In Italy, working hours are regulated by Legislative Decree 66/2003 on the implementation of the EU Working Hours Directive. This applies in principle, with some sector-specific exceptions, such as flying personnel, to all persons employed in the private sector and public service; there is no exception for senior executives. Even if time recording usually takes place in practice at least in large companies, a corresponding (express) obligation is not standardised either by statute or by case law. Rather, Art. 5 of the aforementioned decree is limited to the finding that overtime is to be calculated and remunerated separately without a specific obligation to record. In practice, it is therefore widespread that (due to the lack of reliable time recording) no correct remuneration of the overtime worked takes place. In addition, it corresponds to the contractual practice that a flat-rate remuneration for all overtime is contractually determined for employees in management functions and the employee is expressly released from the obligation to “punch in”. Finally, the form of “smart working”, i.e. the project-related work methods that are not linked to the location, are clearly prevalent in both the private sector and public service, where it has so far been assumed that this is not compatible with rigid working time models.

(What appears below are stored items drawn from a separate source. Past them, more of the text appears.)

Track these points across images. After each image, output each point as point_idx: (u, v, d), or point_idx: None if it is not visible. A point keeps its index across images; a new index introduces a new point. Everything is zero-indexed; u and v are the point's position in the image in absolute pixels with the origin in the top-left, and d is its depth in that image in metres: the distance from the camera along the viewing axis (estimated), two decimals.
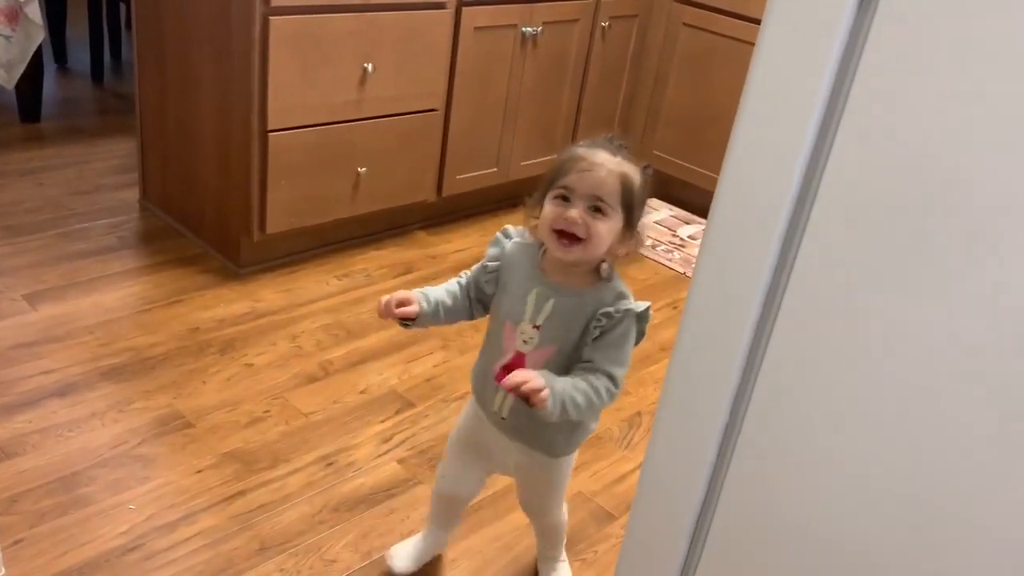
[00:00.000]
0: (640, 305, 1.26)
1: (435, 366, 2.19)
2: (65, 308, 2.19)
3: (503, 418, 1.34)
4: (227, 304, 2.31)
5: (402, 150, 2.57)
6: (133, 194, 2.78)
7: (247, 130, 2.26)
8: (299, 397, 2.00)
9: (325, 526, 1.66)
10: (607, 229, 1.20)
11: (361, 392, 2.05)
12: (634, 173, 1.22)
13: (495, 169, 2.90)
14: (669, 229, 3.13)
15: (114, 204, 2.74)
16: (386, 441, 1.91)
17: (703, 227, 3.09)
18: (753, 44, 0.76)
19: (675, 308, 2.65)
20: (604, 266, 1.25)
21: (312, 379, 2.07)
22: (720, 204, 0.83)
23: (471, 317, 1.38)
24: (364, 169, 2.48)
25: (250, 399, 1.96)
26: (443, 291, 1.35)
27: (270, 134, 2.25)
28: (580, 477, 1.89)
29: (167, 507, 1.64)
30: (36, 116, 3.25)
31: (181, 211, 2.63)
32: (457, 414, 1.99)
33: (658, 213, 3.23)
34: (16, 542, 1.49)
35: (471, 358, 2.30)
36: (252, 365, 2.08)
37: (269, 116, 2.23)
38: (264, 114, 2.22)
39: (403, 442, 1.91)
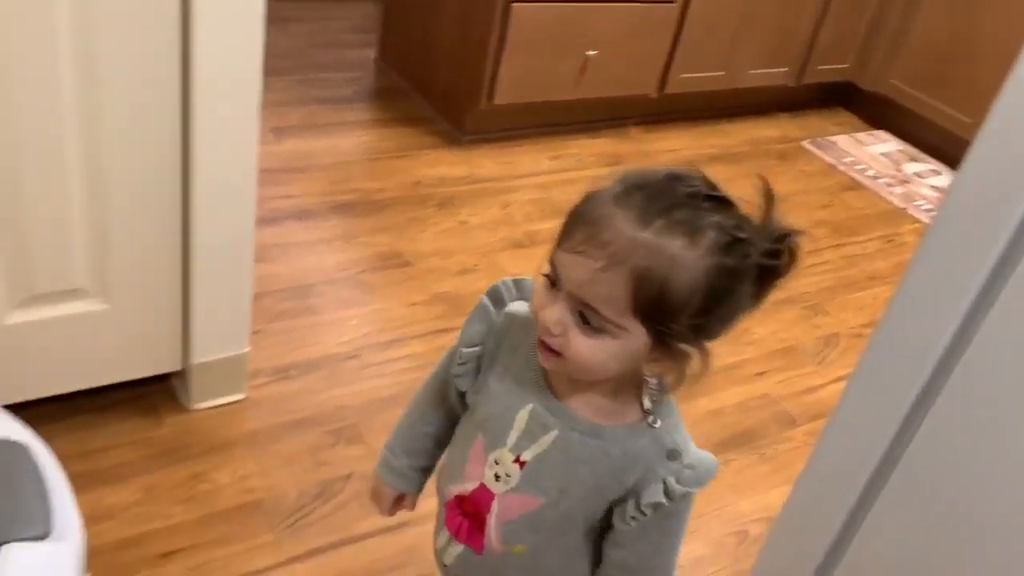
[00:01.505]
0: (705, 465, 0.79)
1: None
2: (305, 145, 2.37)
3: (444, 565, 0.94)
4: (448, 166, 2.42)
5: (633, 39, 2.57)
6: (370, 53, 2.93)
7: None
8: (505, 258, 2.09)
9: None
10: (593, 349, 0.73)
11: None
12: (687, 260, 0.70)
13: (722, 73, 2.84)
14: (894, 162, 2.98)
15: (352, 60, 2.90)
16: None
17: (931, 167, 2.93)
18: None
19: (889, 241, 2.54)
20: (647, 398, 0.80)
21: (518, 245, 2.16)
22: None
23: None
24: (594, 53, 2.50)
25: (462, 252, 2.08)
26: (409, 425, 0.97)
27: (513, 5, 2.30)
28: (768, 381, 1.89)
29: (382, 329, 1.78)
30: None
31: (414, 74, 2.75)
32: None
33: (884, 145, 3.07)
34: (256, 332, 1.67)
35: None
36: (466, 223, 2.20)
37: None
38: None
39: None
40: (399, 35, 2.80)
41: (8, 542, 0.62)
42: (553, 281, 0.74)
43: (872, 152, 3.01)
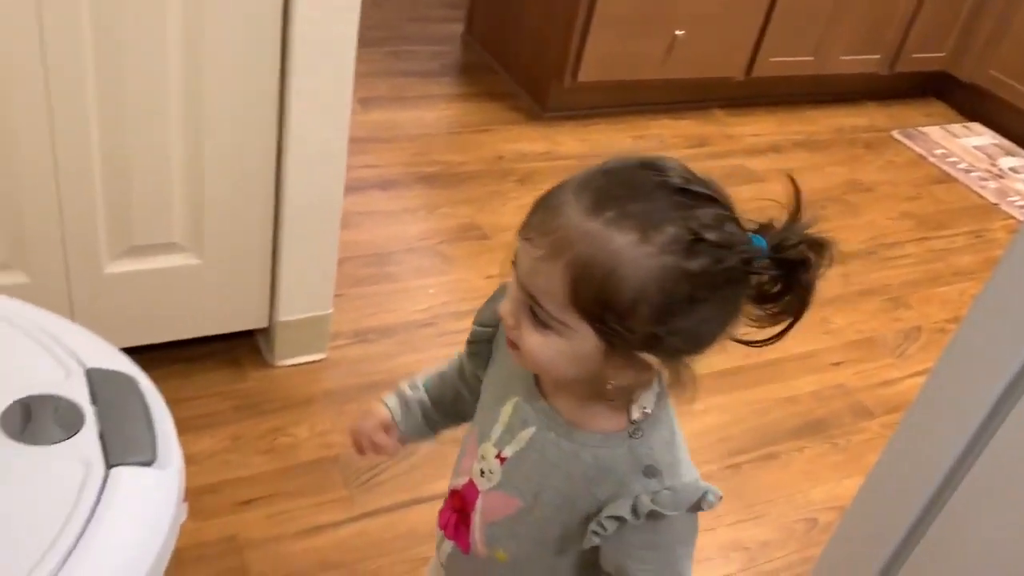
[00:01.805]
0: (689, 491, 0.71)
1: None
2: (390, 116, 2.41)
3: (441, 563, 0.89)
4: (529, 141, 2.44)
5: (723, 19, 2.53)
6: (458, 28, 2.95)
7: None
8: None
9: None
10: (542, 346, 0.67)
11: None
12: (634, 257, 0.61)
13: (811, 58, 2.78)
14: (989, 156, 2.88)
15: (440, 34, 2.93)
16: None
17: None
18: None
19: (978, 237, 2.46)
20: (637, 409, 0.72)
21: None
22: None
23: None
24: (682, 32, 2.48)
25: None
26: (436, 376, 0.89)
27: None
28: (844, 371, 1.86)
29: (459, 299, 1.81)
30: None
31: (499, 50, 2.76)
32: None
33: (979, 138, 2.97)
34: (338, 295, 1.72)
35: None
36: None
37: None
38: None
39: None
40: (487, 10, 2.81)
41: (117, 465, 0.66)
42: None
43: (965, 145, 2.91)
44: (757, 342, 0.69)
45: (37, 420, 0.68)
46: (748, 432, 1.66)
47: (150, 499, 0.66)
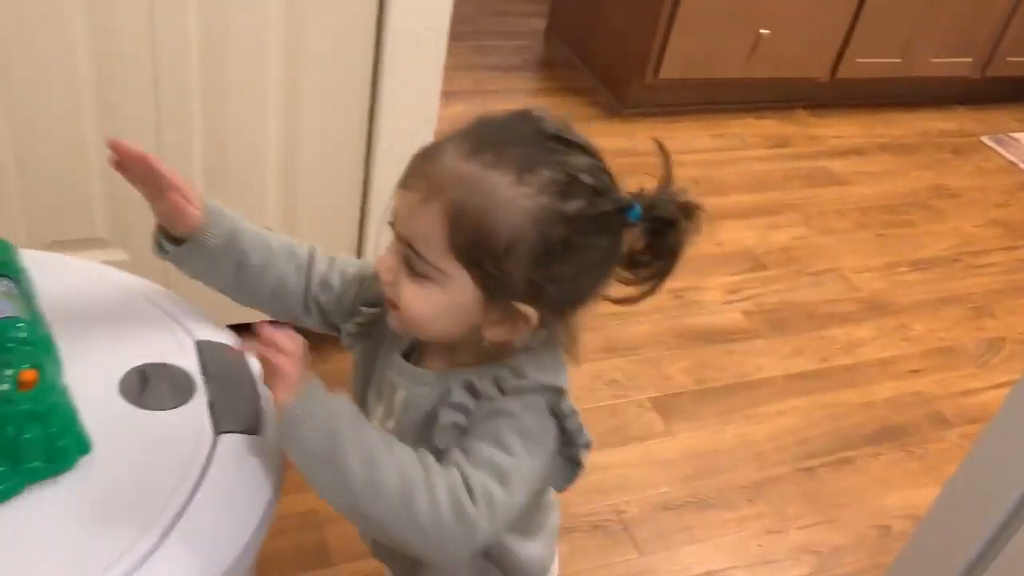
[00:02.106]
0: (539, 385, 0.68)
1: (795, 238, 2.18)
2: (472, 109, 2.41)
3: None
4: (607, 137, 2.42)
5: (809, 19, 2.50)
6: (540, 23, 2.97)
7: None
8: None
9: (665, 347, 1.77)
10: (421, 299, 0.66)
11: (717, 244, 2.11)
12: (511, 197, 0.62)
13: (899, 60, 2.72)
14: None
15: (522, 29, 2.95)
16: (733, 292, 1.97)
17: None
18: None
19: None
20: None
21: None
22: None
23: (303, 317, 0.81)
24: (767, 32, 2.45)
25: None
26: (274, 239, 0.79)
27: None
28: (923, 379, 1.83)
29: None
30: None
31: (581, 45, 2.78)
32: (809, 288, 2.01)
33: None
34: None
35: (833, 241, 2.31)
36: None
37: None
38: None
39: (750, 297, 1.96)
40: (569, 6, 2.83)
41: (225, 432, 0.71)
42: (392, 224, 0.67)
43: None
44: (624, 300, 0.70)
45: (153, 387, 0.73)
46: (823, 436, 1.65)
47: (254, 465, 0.70)
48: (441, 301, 0.65)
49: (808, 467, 1.58)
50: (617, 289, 0.70)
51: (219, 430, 0.71)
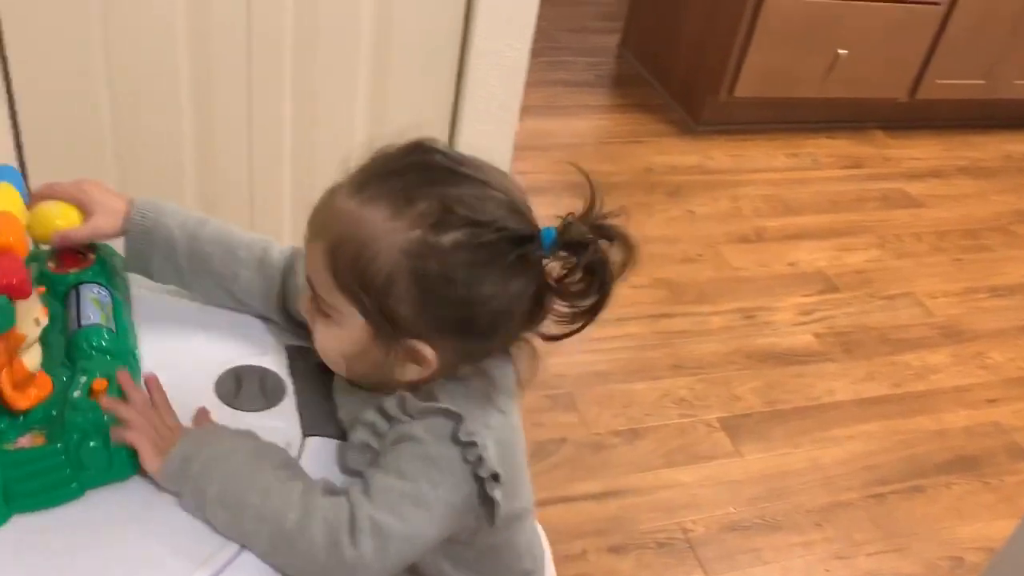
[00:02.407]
0: (436, 417, 0.66)
1: (868, 260, 2.15)
2: (544, 124, 2.47)
3: None
4: (680, 155, 2.44)
5: (888, 39, 2.46)
6: (613, 40, 2.99)
7: None
8: (731, 251, 2.10)
9: (735, 367, 1.77)
10: (325, 337, 0.69)
11: (789, 264, 2.09)
12: (384, 231, 0.62)
13: (983, 82, 2.66)
14: None
15: (596, 46, 2.97)
16: (805, 314, 1.95)
17: None
18: None
19: None
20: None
21: (745, 239, 2.15)
22: None
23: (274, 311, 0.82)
24: (845, 52, 2.42)
25: (686, 240, 2.10)
26: (230, 234, 0.80)
27: None
28: (1001, 409, 1.79)
29: None
30: None
31: (654, 62, 2.78)
32: (883, 312, 1.98)
33: None
34: None
35: (908, 265, 2.27)
36: (693, 212, 2.21)
37: None
38: None
39: (822, 319, 1.94)
40: (644, 22, 2.84)
41: (312, 435, 0.74)
42: None
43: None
44: (550, 337, 0.68)
45: (246, 389, 0.76)
46: (894, 462, 1.62)
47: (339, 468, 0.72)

In view of the previously described realities of the Italian working world, measures for the implementation of the requirements formulated by the ECJ appear essential. While the Federal Labour Court in its decision was linked to the fact that an obligation to record at least overtime can already be derived from the existing statutory regulation, this does not apply according to the current interpretation of the law in Italy. Like in Germany (to date), it is also assumed in Italy that in particular the criterion of “precise recording” demanded by the ECJ requires a legislative intervention. Since many aspects of working life are regulated in collective agreements in Italy, it would also be conceivable that the topic will be addressed by the social partners. However, it does not appear to be ruled out that even the Italian jurisdiction will sooner or later lose patience: From the indisputably statutorily standardised obligation to pay overtime and the likewise statutorily standardised requirement to “restrict” recourse to overtime, with a “trick” similar to the one the German Federal Labour Court applied, it is certainly possible to read the obligation to record working time, since otherwise it is hardly possible to assess to what extent overtime hours are actually worked. It is undisputed that changes are required. The future will show how this will happen.